Archaeology & History
This site is in a sad state of affairs and no discernible ‘stone circle’ of any form can be seen here. The stones that constituted the megalithic ring were uprooted and dumped at the side of the huge field sometime in the latter-half of the 20th century. The site is shown clearly on the early OS-maps but at some point in more recent years, the land-owner here (I presume) uprooted the stones and dumped them at the field-side, where they remain. Not good.
One of the stones here bore the curious name ‘Cupar’, which probably relates to it being a place where criminal trials were held, or justice dispensed. (Grant 1952) Traditions such as this were enacted at other megalithic rings and ancient sites in earlier times.
The first mention of the circle I can find is in the old Name Book of 1865, which informs us:
“Three large boulders set up edgeways, and part of a circular earthen bank. There is no local tradition regarding the stones but the Rev Park believes them to be the remains of a Druidical Temple. The name Cupar Stone is not well known locally but still appears on the estate map.”
It originally stood on the edge of the large flat plateau, just at the point where the land slopes down to the south, with the curious Witches Stone of MacBeth on the same level plateau just over 400 yards to the north. This small monolith may have been a deliberate outlier from the ring, perhaps relating to the calendrical airt of death (the direction ‘north’ commonly denotes Death in pre-christian cultural cosmologies). But we know little else about the ring. In Margaret Stewart’s (1965) notes about the site, she indicated that some of the stones were still standing when she saw them, saying how the “largest remaining stones are to the south and west.” They’re not anymore!
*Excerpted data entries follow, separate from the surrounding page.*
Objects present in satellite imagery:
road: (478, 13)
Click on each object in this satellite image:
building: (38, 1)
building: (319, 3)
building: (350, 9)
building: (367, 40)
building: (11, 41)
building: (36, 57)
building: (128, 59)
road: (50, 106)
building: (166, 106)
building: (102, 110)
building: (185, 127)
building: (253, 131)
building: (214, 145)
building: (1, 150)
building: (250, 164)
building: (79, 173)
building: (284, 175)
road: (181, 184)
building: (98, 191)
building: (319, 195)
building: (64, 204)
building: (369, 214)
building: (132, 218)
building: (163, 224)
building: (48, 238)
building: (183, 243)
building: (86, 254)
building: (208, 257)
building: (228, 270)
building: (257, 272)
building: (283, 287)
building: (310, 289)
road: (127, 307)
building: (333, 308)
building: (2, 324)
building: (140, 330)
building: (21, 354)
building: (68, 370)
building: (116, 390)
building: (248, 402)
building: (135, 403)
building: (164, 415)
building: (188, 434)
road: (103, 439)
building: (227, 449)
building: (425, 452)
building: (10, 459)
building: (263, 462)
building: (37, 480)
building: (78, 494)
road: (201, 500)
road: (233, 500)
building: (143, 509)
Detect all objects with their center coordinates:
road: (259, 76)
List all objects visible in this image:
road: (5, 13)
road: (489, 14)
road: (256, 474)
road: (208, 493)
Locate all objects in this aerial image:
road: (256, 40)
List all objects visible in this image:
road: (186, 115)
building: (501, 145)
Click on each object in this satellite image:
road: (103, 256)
Postulating it as a possible ‘four-poster’ stone circle (a dubious one, he said), Aubrey Burl (1988) told us:
“In the south corner of a partly cleared wood…there are three large stones, two of them fallen. They are in a roughly straight line running NNE-SSW. Nearby is a fourth prostrate stone in a boundary wall. Stewart (1965:21) suggested that they had once formed a ring approximately 24ft 6in (7.5m) in diameter. Different opinions have been that if there had been a circle, it was probably larger.”
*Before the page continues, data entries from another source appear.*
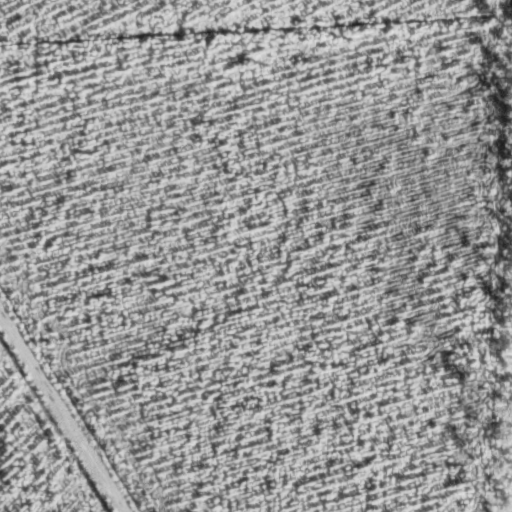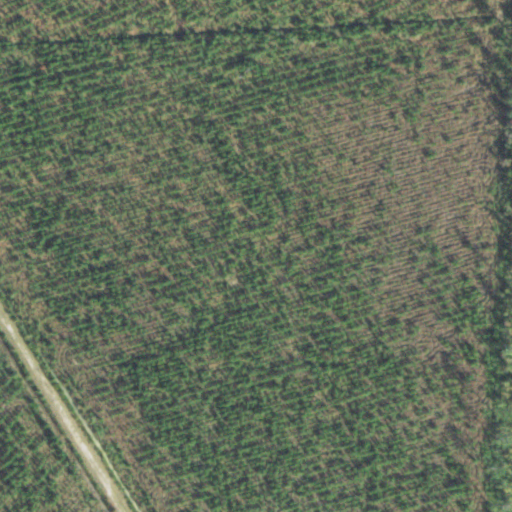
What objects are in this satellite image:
road: (71, 393)
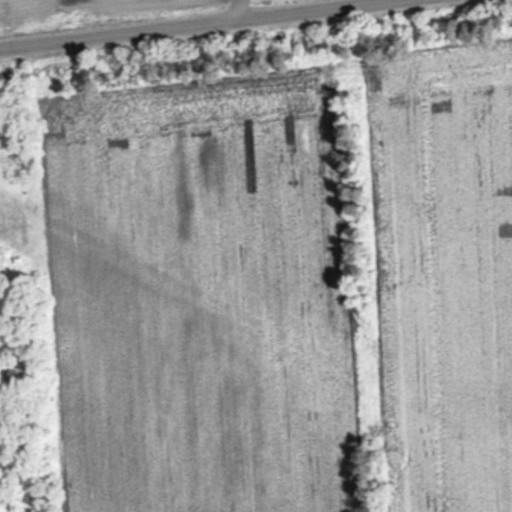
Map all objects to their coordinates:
road: (237, 11)
road: (210, 26)
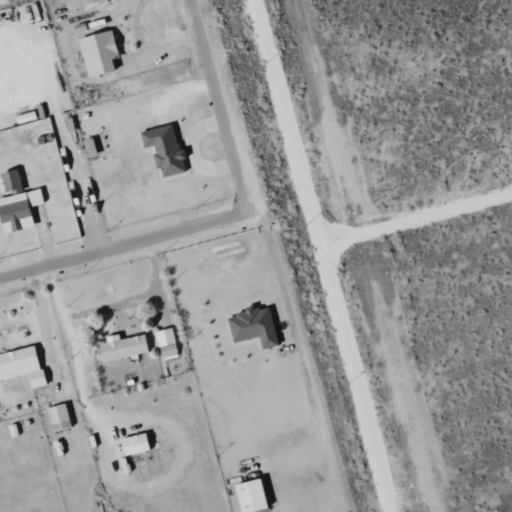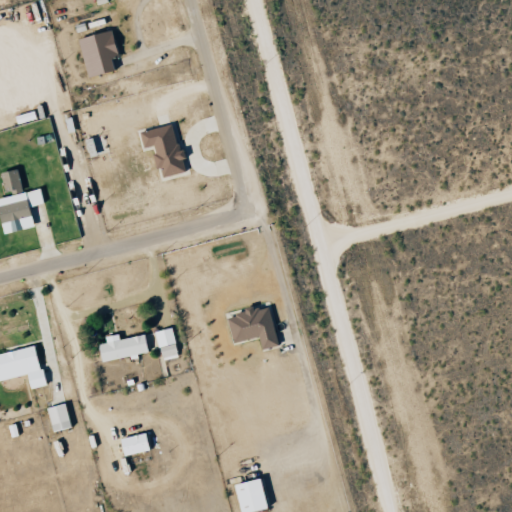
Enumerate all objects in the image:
building: (97, 53)
road: (218, 105)
building: (162, 153)
building: (17, 210)
road: (123, 243)
road: (331, 256)
road: (273, 270)
building: (251, 327)
building: (164, 344)
building: (119, 348)
building: (20, 366)
building: (56, 418)
building: (132, 444)
building: (247, 496)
In light of the near-complete destruction of the Cupar stone circle, I feel that note should be made of a somewhat worrying trend, not only here, but many other prehistoric sites in the country. In the site profile Canmore has given the Cupar stone circle, its destruction and vandalism has been termed “agricultural improvement”, as if to sound ‘acceptable’ and that it’s OK to destroy stone circles – which it plainly is not! If you or I were to do such a thing, we’d be arrested! We need to make sure that, as individuals and organizations, we treat what some term “agricultural improvement” for what it is: vandalism (usually by rich tory land-owners who give back-handers, or similar things, to make sure the official paperwork looks OK). I know a lot of archaeologists agree with this too, but cannot speak out for fear of losing their jobs.
- Barnatt, John, Stone Circles of Britain (2 volumes), BAR: Oxford 1989.
- Burl, Aubrey, The Stone Circles of the British Isles, Yale: London 1976.
- Burl, Aubrey, Four Posters: Bronze Age Stone Circles of Western Europe, BAR 195: Oxford 1988.
- Burl, Aubrey, The Stone Circles of Britain, Ireland and Brittany, Yale University Press 2000.
- Grant, William & Murison, David D., The Scottish National Dictionary – volume 3, SNDA: Edinburgh 1952.
Royal Commission on the Ancient & Historical Monuments Scotland, South-east Perth: An Archaeological Landscape. RCHAMS: Edinburgh 1994.
Stewart, Margaret E.C., “Excavation of a Circle of Standing Stones at Sandy Road, Scone, Perthshire“, in Transactions & Proceedings Perthshire Society Natural Science, volume 11, 1965.